Remember that Harris RTX2010? That's basically his design.
Has been designing hardware since 1983 starting with the Novix N400 gate array and dev board.
(An improved processor sold to Harris to become the RTX* chips.)
Has been designing chips ever since.
With his own VLSI software, "OKAD", written in 500 lines of Forth, of course.
"Very large-scale integration (VLSI) is the process of creating an integrated circuit (IC) by combining millions or billions of MOS transistors onto a single chip. VLSI began in the 1970s when MOS integrated circuit (Metal Oxide Semiconductor) chips were developed and then widely adopted, enabling complex semiconductor and telecommunication technologies. The microprocessor and memory chips are VLSI devices." https://en.wikipedia.org/wiki/Very_Large_Scale_Integration
In 500 lines of colorForth these tools provide everything required to design a chip. They are derived from an earlier version called OKAD that successfully generated many versions of Forth microprocessor chips. https://colorforth.github.io/vlsi.html
A whole book about the NC4000 chip: http://forth.org/OffeteStore/4001-footstepsFinal.pdf
List of chips (and links to more): http://forth.org/cores.html
This question and answer(s) are excellent for understanding what OKAD is: https://retrocomputing.stackexchange.com/questions/25506/did-forths-inventor-charles-moore-really-write-a-cad-program-in-only-5-lines-of
GreenArrays. "Programming a 144-computer chip to minimize power" (2013)
144 asynchronous computers on a chip. Idle cores use 100 nW. Active ones use 4 mW, run at 666 Mips, then return to idle.

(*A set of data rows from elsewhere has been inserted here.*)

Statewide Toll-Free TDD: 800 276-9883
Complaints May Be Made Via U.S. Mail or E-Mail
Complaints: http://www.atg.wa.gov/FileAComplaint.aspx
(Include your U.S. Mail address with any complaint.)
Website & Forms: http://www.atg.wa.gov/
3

All computers running flat out: 550mW (half a Watt).
youtube.com: "Programming a 144-computer chip to minimize power" - Chuck Moore (2013)

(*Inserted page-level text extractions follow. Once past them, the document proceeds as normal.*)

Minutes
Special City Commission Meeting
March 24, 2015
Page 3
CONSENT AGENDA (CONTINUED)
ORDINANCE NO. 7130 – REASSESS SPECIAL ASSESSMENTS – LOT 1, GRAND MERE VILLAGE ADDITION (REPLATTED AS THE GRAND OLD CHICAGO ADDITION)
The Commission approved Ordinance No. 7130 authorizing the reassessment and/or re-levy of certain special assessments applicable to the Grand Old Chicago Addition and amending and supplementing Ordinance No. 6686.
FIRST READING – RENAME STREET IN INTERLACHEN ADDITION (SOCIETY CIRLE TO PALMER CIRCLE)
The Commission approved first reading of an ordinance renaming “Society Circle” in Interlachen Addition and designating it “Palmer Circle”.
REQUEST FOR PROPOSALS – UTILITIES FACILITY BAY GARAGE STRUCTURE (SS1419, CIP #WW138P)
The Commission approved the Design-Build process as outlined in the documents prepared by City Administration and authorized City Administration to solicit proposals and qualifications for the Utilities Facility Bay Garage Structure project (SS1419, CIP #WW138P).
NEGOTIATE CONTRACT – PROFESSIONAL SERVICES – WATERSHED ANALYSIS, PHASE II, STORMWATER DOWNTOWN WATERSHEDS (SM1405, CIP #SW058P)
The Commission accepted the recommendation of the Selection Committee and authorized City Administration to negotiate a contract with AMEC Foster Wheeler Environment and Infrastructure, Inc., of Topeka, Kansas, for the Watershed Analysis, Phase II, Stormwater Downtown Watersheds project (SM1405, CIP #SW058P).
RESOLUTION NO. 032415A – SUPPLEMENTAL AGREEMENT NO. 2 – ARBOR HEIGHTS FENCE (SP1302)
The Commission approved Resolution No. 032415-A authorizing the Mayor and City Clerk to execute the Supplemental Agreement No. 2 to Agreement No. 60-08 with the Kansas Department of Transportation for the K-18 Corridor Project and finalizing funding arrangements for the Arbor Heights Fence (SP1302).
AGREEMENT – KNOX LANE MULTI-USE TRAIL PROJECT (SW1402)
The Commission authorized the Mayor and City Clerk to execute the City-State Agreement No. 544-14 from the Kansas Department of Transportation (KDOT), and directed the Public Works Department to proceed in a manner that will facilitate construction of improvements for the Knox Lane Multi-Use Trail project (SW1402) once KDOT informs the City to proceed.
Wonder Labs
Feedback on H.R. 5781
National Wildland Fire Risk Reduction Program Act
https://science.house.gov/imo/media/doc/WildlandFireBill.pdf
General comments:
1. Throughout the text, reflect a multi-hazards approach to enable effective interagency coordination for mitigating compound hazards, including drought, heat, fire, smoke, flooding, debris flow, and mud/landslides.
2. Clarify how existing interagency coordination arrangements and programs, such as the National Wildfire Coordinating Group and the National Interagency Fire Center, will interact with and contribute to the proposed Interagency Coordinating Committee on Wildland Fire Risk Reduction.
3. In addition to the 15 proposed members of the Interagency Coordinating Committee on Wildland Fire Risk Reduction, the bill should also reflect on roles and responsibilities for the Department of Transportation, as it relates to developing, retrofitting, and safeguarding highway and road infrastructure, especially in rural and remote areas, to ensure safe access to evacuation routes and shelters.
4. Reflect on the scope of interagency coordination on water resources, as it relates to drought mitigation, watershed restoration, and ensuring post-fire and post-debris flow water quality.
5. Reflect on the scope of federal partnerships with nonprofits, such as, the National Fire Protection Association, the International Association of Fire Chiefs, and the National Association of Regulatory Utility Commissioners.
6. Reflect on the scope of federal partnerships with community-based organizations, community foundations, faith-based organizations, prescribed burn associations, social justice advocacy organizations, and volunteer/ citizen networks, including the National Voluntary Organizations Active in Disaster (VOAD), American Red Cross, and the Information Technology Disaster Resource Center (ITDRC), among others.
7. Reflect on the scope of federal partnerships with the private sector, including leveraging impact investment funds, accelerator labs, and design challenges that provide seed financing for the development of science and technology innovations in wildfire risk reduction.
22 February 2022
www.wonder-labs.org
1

https://www.greenarraychips.com/
"COMPLETE SYSTEMS: We refer to our chips as Multi-Computer Systems because they are, in fact, complete systems. Supply one of our chips with power and a reset signal, and it is up and running. All of our chips can load their software at high speed using a single wire that can be daisy chained for multiple chips; if desired, most can be bootstrapped by a simple SPI flash memory."

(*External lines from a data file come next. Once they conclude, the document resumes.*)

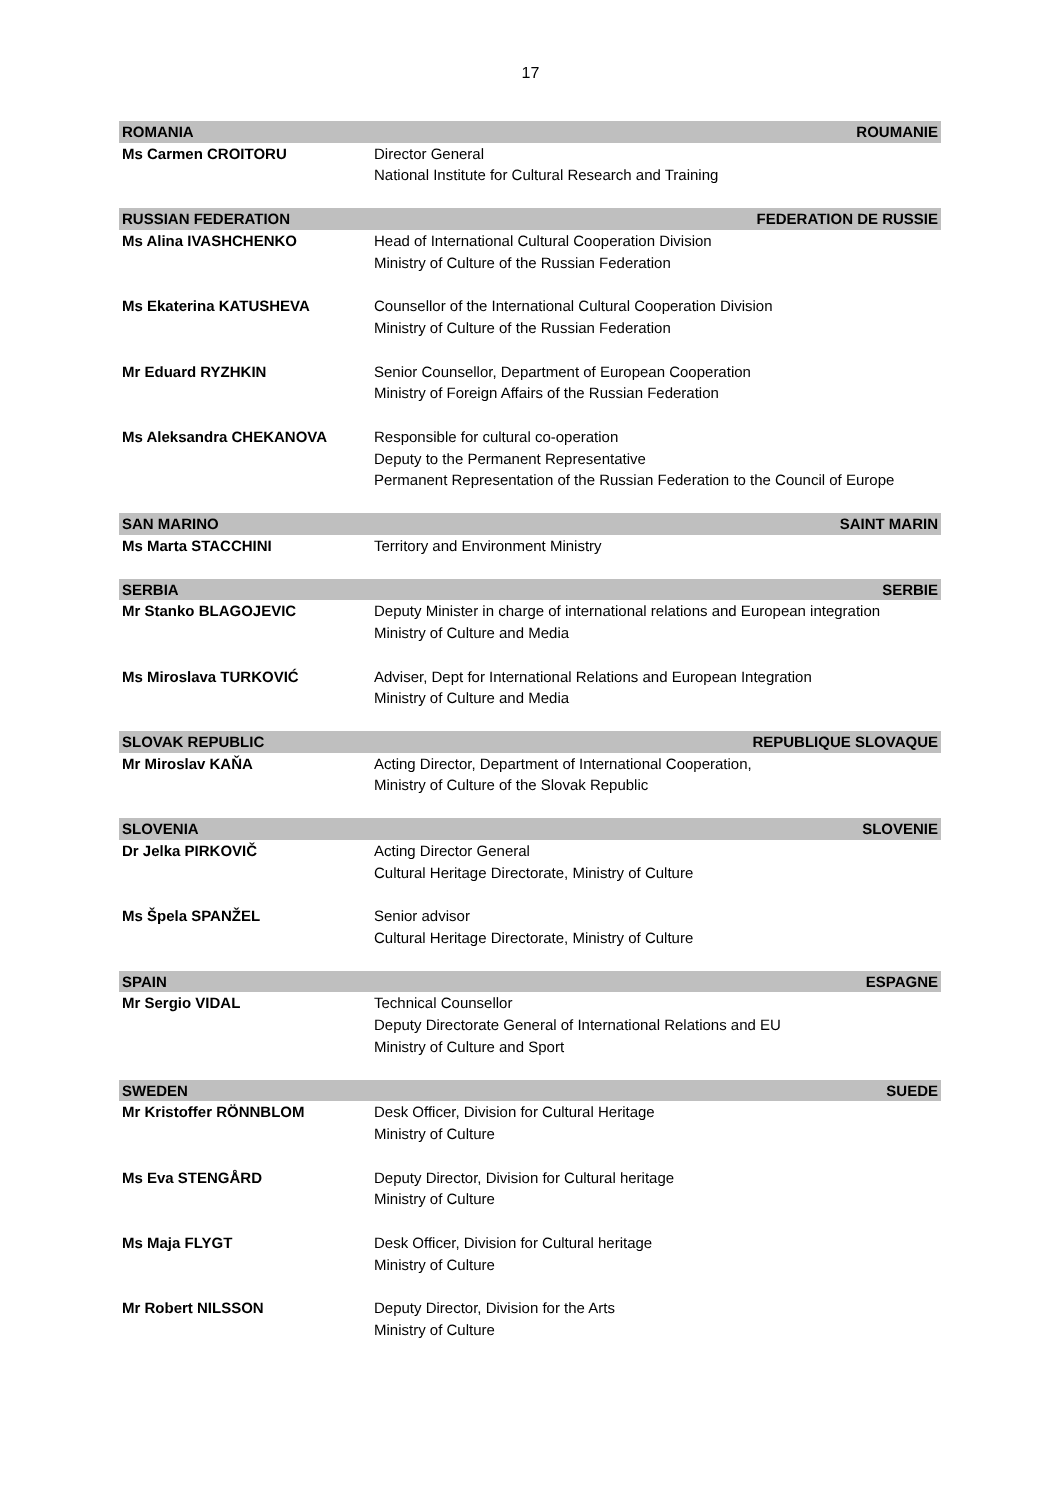17
| ROMANIA | ROUMANIE |
| Ms Carmen CROITORU | Director General National Institute for Cultural Research and Training |
| RUSSIAN FEDERATION | FEDERATION DE RUSSIE |
| Ms Alina IVASHCHENKO | Head of International Cultural Cooperation Division Ministry of Culture of the Russian Federation |
| Ms Ekaterina KATUSHEVA | Counsellor of the International Cultural Cooperation Division Ministry of Culture of the Russian Federation |
| Mr Eduard RYZHKIN | Senior Counsellor, Department of European Cooperation Ministry of Foreign Affairs of the Russian Federation |
| Ms Aleksandra CHEKANOVA | Responsible for cultural co-operation Deputy to the Permanent Representative Permanent Representation of the Russian Federation to the Council of Europe |
| SAN MARINO | SAINT MARIN |
| Ms Marta STACCHINI | Territory and Environment Ministry |
| SERBIA | SERBIE |
| Mr Stanko BLAGOJEVIC | Deputy Minister in charge of international relations and European integration Ministry of Culture and Media |
| Ms Miroslava TURKOVIĆ | Adviser, Dept for International Relations and European Integration Ministry of Culture and Media |
| SLOVAK REPUBLIC | REPUBLIQUE SLOVAQUE |
| Mr Miroslav KAŇA | Acting Director, Department of International Cooperation, Ministry of Culture of the Slovak Republic |
| SLOVENIA | SLOVENIE |
| Dr Jelka PIRKOVIČ | Acting Director General Cultural Heritage Directorate, Ministry of Culture |
| Ms Špela SPANŽEL | Senior advisor Cultural Heritage Directorate, Ministry of Culture |
| SPAIN | ESPAGNE |
| Mr Sergio VIDAL | Technical Counsellor Deputy Directorate General of International Relations and EU Ministry of Culture and Sport |
| SWEDEN | SUEDE |
| Mr Kristoffer RÖNNBLOM | Desk Officer, Division for Cultural Heritage Ministry of Culture |
| Ms Eva STENGÅRD | Deputy Director, Division for Cultural heritage Ministry of Culture |
| Ms Maja FLYGT | Desk Officer, Division for Cultural heritage Ministry of Culture |
| Mr Robert NILSSON | Deputy Director, Division for the Arts Ministry of Culture |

"Contrast this with a Multi-Core CPU, which is not a computing system until other devices such as crystals, memory controllers, memories, and bus controllers have been added. All of these things consume energy, occupy space, cost money, add complexity, and create bottlenecks."
"NO CLOCKS: Most computing devices have one or more clocks that synchronize all operations. When a conventional computer is powered up and waiting to respond quickly to stimuli, clock generation and distribution are consuming energy at a huge rate by our standards, yet accomplishing nothing." https://www.greenarraychips.com/home/documents/greg/PB002-100822-GA-Arch.pdf
"If you talk about molecular computers that are circulating in your bloodstream, they aren't going to have very much power and they aren't going to have very much memory and they aren't going to be able to use much energy.
-- Chuck Moore, Programming a 144-computer chip to minimize power, 2013
Totally, like, my opinion:
The complete domination of x86 PCs in practically all areas of computing until very recently is an accident of history. There is absolutely no reason to believe that this is how the majority of computing will continue to be done in the decades to come.
Even relatively low-energy devices like our smart phones require massive computing power to do most tasks, especially anything having to do with a web browser.
There are physical realities about how much computing power (and memory) you can have per unit of energy. There are plenty of applications where low energy computing is a hard requirement and I believe these applications will only increase.
Also, virtualization changes things, too. We went from single applications taking over the whole computer to running a bunch of things on the same computer, to virtualized computers or containers where we're back to applications thinking they're the only thing on the computer again. VMs tend to be constrained by both power and memory.
I think Forth-likes have a strong future as we look towards:
Now, behold a new definition of the integer 4:
: 4 12 ;
Which results in:
." The value of 4 is " 4 . CR The value of 4 is 12Tada!